Information given

_ _ _

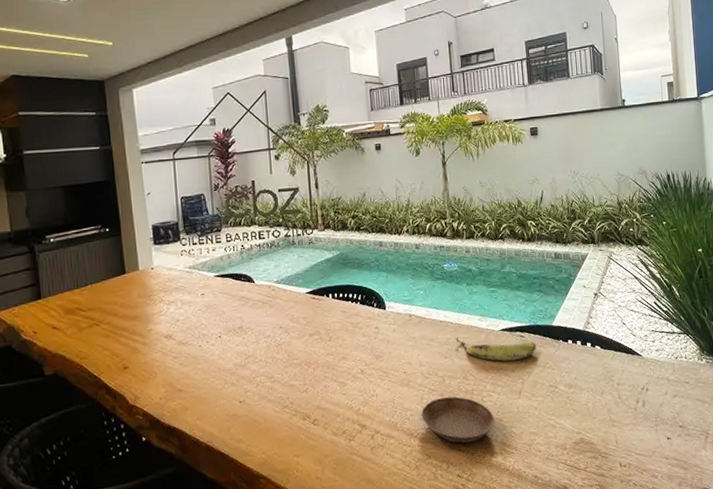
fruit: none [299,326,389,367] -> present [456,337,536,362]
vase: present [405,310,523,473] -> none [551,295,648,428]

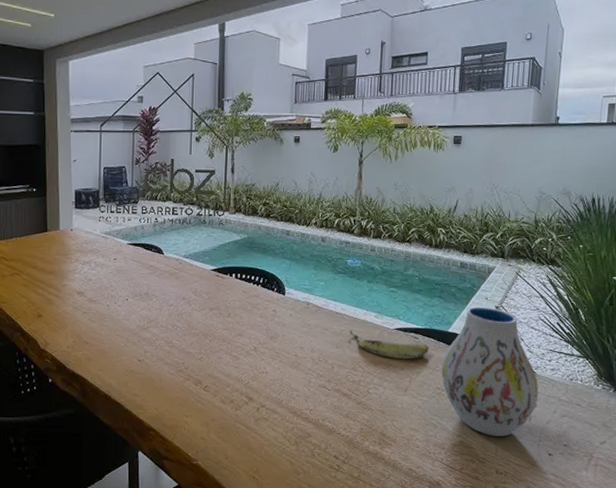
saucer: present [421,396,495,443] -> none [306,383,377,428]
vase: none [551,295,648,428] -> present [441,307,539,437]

_ _ _

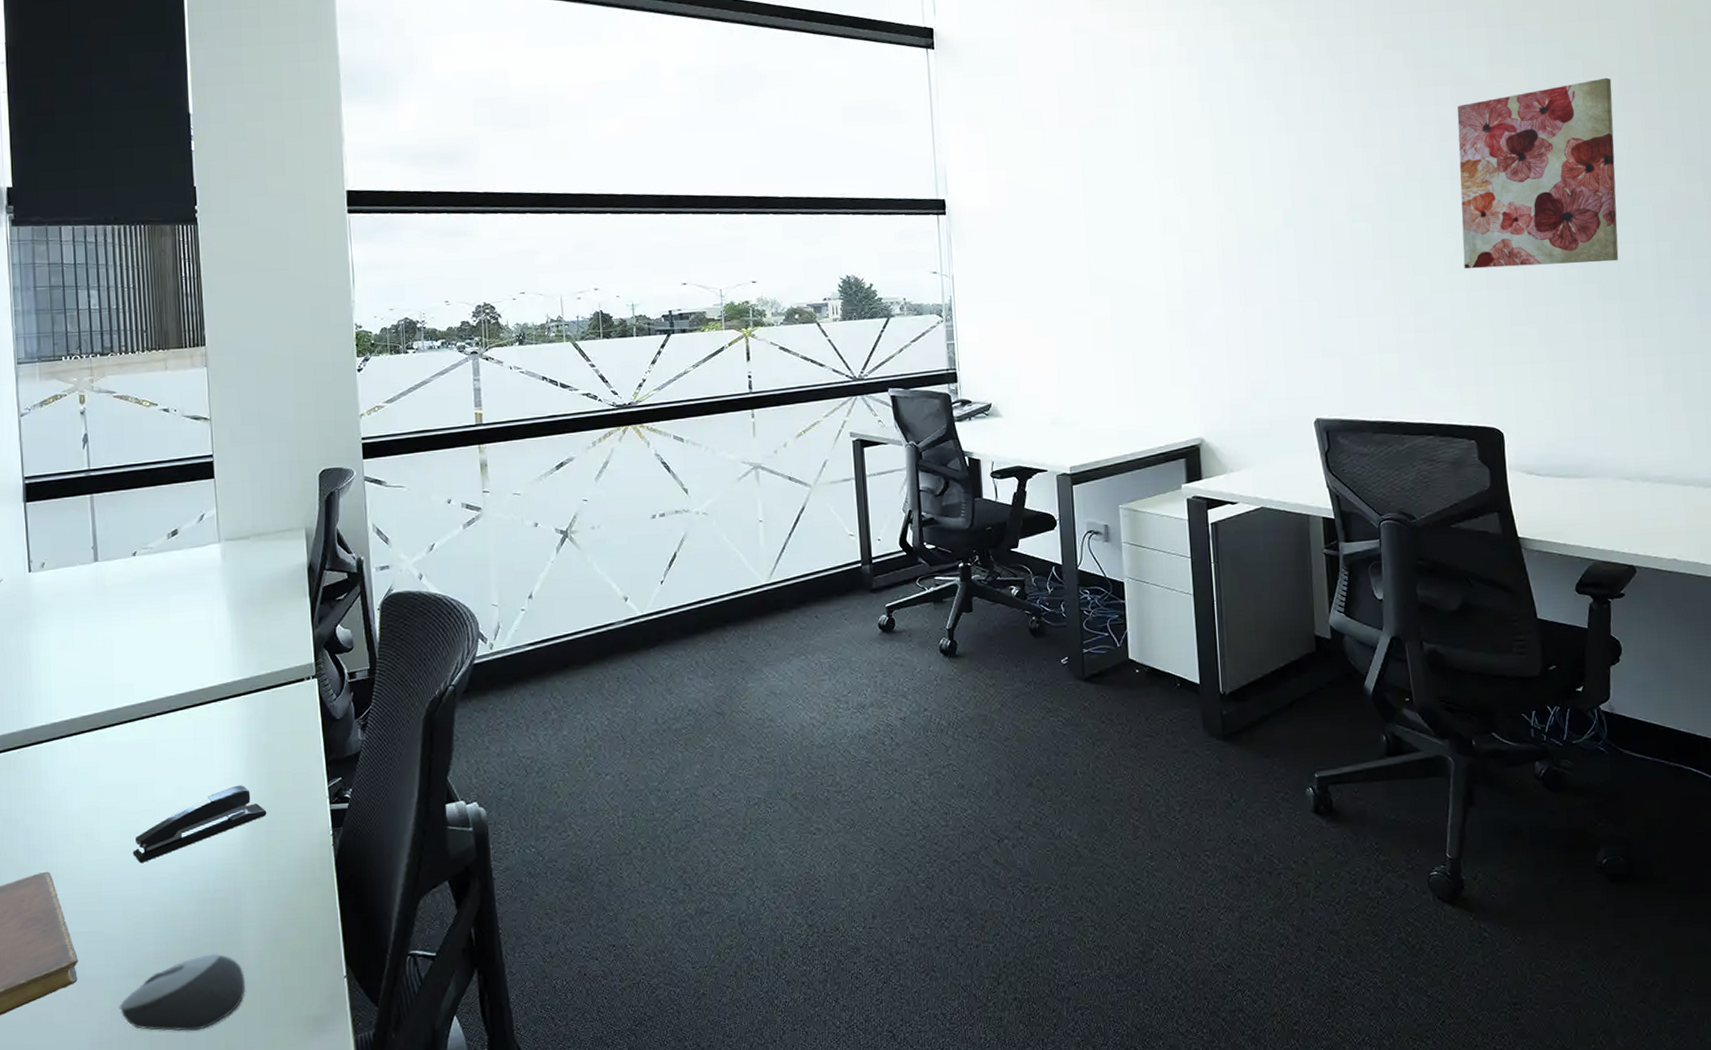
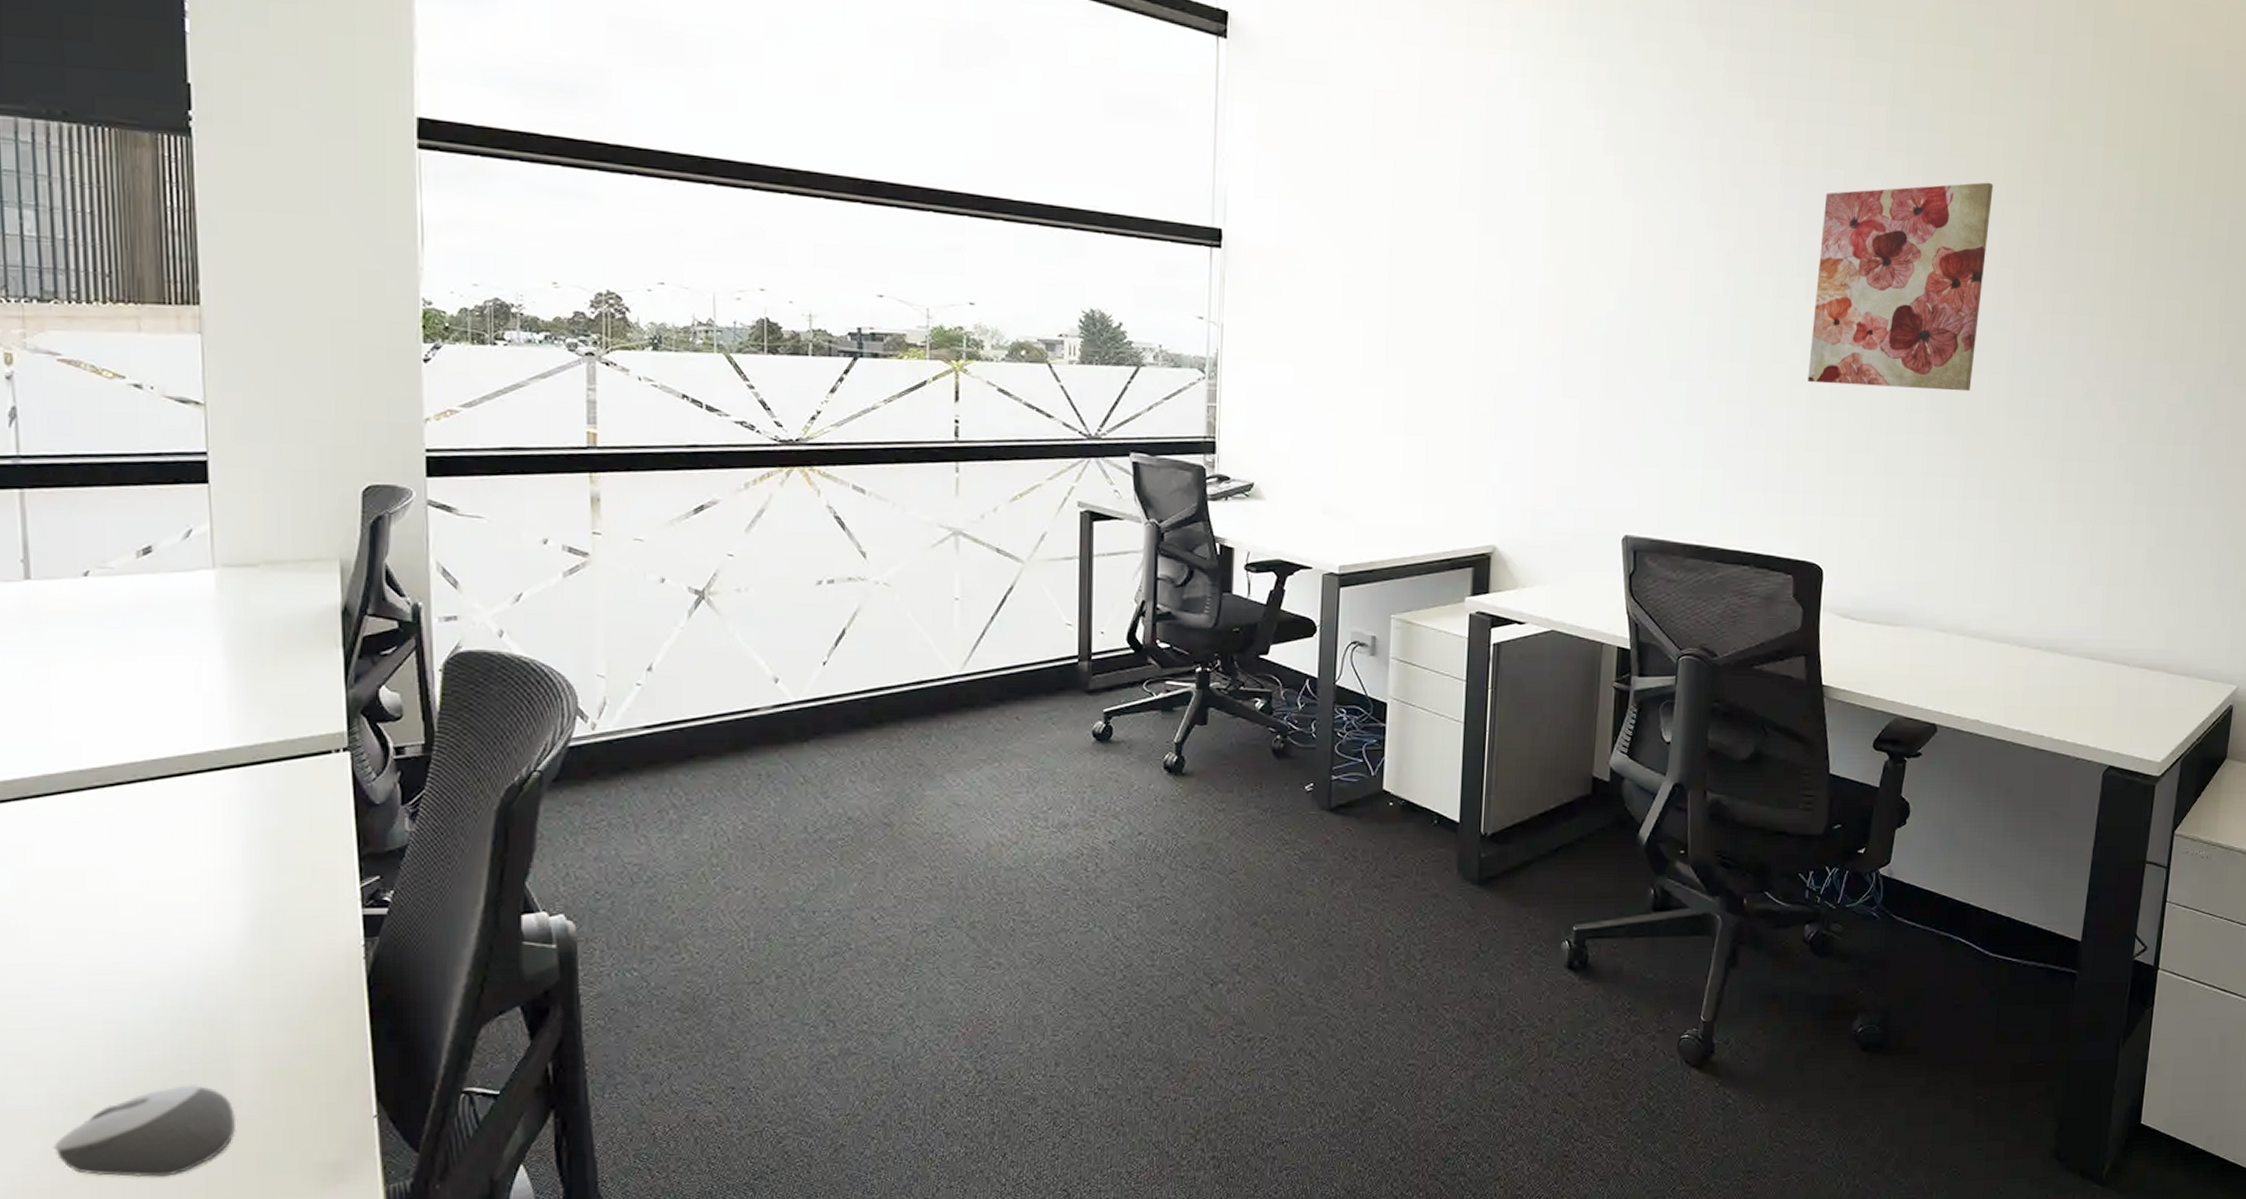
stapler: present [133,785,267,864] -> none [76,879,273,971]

_ _ _

Exercise
Each line of the entries holding the string "vase" should be found and copied.

Result for this exercise
vase: present [405,310,523,473] -> none [551,295,648,428]
vase: none [551,295,648,428] -> present [441,307,539,437]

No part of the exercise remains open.